Another agent that is being studied for a few years for a potential role in inhibiting cyst growth in PKD is a drug called octreotide (a long-acting synthetic version of a hormone called somatostatin). This is an agent that we in the nephrology universe have been using for some time for the treatment of hepatorenal syndrome, a type of combined liver and kidney failure.  A trial had first reported in 2005 that a 6-month treatment with somatostatin could slow cyst growth. Although we know that decline in kidney function in PKD follows cyst growth, the study stopped short of saying that slowing the cyst growth in this case would translate in to clinically meaningful kidney protection. Then, a few months ago we saw the results of the ALADIN trial (this is officially my vote for the "coolest sounding medical study of the year" award!) published in the Lancet. This study had a longer follow-up period than the previous studies, and indicated a significantly lower kidney volume in patients treated with octreotide at 1-year follow-up, but not at 3-years.

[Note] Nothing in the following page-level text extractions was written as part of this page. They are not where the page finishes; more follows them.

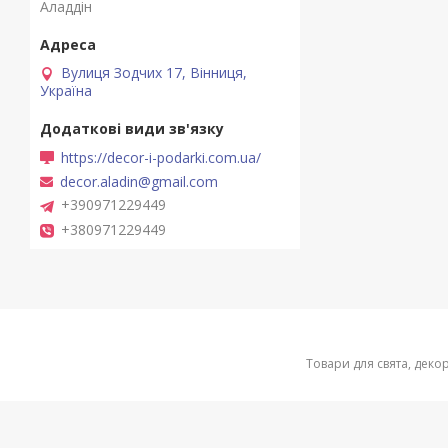
Аладдін
Вулиця Зодчих 17, Вінниця,
Україна
https://decor-i-podarki.com.ua/
decor.aladin@gmail.com
+390971229449
+380971229449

Given the data we have so far, it appears that octreotide could have a potential role in the treatment of PKD. For some reason, it appears that octreotide slows growth in kidney volume over one year, but the effects become insignificant over the long term. Obviously, more comprehensive studies looking at long-term hard outcome data are needed. Another interesting thing would be to compare the data for octreotide vs. tolvaptan. 

Although both these agents have shown promise so far (in addition to other contenders like mTOR inhibitors), a major concern is cost. All other things being equal, octreotide could be a cheaper alternative than tolvaptan for what essentially could be a lifelong treatment.  At my time of writing this, a ten-day course of 15 mg tolvaptan pills was priced at $3440.00, while a 100 mcg octreotide injection was priced at $11.93!

A more comprehensive database of up-and-coming drugs that might be the magic cure for PKD is available here. I can’t wait for the day when we will be able to offer our patients something more definitive for treatment of PKD rather than the current “bandaid” regimen of ACE inhibitors, increased water intake, etc.